Nashville radio personality Eldon Thacker frequently mentions Wisdom, along with other Metcalfe County communities, on his weekly radio show on WLAC. The show has parody commercials of businesses located both in Wisdom and Knob Lick.

==Religious life==

Wisdom is the home to three active church congregations:

- Dripping Springs Baptist Church
- Wisdom Cumberland Presbyterian Church
- Wisdom Faith Community Church

Dripping Springs Baptist Church is one of the oldest churches in the region. The church was constituted February 3, 1798 while it was still part of Barren County - now Metcalfe County. It was originally located about midway between Glasgow and Edmonton. It was first known as the Sinks of Beaver Creek Baptist Church until Sept of that year. The name was changed to Dripping Springs supposedly because of the location for the church building being near a large rock that had a dripping spring.

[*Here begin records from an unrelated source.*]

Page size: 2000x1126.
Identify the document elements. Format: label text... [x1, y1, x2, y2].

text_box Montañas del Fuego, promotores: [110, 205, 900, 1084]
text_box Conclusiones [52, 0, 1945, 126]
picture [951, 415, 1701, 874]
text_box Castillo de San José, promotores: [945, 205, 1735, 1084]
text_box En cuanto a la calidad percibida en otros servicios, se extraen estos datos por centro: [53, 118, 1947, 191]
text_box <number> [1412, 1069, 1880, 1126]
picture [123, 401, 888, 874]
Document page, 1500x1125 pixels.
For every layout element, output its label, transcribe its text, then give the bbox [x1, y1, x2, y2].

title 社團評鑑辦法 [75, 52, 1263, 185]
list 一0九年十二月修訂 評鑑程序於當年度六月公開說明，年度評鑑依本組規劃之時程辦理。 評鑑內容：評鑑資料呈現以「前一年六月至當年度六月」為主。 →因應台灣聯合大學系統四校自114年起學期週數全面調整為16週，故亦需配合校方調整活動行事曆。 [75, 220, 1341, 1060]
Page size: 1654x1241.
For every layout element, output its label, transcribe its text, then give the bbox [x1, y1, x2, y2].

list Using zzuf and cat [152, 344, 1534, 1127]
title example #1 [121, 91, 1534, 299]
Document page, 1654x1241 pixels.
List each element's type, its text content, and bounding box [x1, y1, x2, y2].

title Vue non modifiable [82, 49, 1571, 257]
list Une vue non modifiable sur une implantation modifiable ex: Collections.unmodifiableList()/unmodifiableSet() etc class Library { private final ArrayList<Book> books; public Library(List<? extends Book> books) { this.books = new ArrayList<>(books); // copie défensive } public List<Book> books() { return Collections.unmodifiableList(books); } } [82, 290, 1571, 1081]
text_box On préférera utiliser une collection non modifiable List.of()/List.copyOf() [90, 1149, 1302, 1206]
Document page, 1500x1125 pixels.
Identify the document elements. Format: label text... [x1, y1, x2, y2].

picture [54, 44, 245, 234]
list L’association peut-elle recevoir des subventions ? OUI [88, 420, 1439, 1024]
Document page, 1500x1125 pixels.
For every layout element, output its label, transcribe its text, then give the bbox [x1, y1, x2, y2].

The first church was built about 1800, a log structure, and was 1 1/2 stories tall. There was a gallery above with seats for the men if the lower section was full. In the summer of 1874, a new church building was erected that was 2 stories tall. In 1890 another church was built and in 1961 the current building.

==Community organizations==

The Wisdom Homemakers remain an active and vital part of the community.

==Annual events==

Wisdom is a favorite stop for many during the 400-Mile Sale, which takes place along U.S. Highway 68 during the first weekend of June. The event features yard sales from Paris, Tennessee to Maysville, Kentucky.

==Official designations==

Dripping Springs Baptist Church is the site of a Kentucky Historical Marker. The text of the marker reads, "Organized as Baptist 'Sinks of Beaver Creek,' 1798, at William Blakely home. Services continuous since first building about 1799, log cabin. In 1874, hand dressed yellow poplar structure replaced original. Present building erected in 1961. Name changed, but same organization continued. Over the years members have withdrawn to form other churches in the area."

Kentucky Highway 640, which crosses U.S. Highway 68 in Wisdom, is officially known as Kentucky Headhunters Band Highway. The designation was part of a bill sponsored by State Representative Bart Rowland (R-Tompkinsville) during the 2013 Kentucky General Assembly.